__EXERCISE__: Where a line below holds the string "Rendered", count it; then give the total without any other words.

__DATA SHOWN__:
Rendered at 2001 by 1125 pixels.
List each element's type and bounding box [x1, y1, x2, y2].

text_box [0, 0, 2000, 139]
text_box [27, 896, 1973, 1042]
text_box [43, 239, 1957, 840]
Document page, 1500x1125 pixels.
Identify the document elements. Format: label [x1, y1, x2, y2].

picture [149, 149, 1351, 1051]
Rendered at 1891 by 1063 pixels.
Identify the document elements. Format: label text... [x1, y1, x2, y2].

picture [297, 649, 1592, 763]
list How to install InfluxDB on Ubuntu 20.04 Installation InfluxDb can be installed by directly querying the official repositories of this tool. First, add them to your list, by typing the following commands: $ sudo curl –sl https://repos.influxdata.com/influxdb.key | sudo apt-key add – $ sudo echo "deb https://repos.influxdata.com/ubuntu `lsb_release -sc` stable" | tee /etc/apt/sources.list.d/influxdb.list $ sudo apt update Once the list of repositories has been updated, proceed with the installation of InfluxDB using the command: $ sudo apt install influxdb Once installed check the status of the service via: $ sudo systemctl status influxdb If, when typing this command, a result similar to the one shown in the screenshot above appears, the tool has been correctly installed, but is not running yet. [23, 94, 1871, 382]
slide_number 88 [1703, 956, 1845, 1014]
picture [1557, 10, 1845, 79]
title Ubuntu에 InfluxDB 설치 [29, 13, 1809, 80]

__SOLUTION__: 2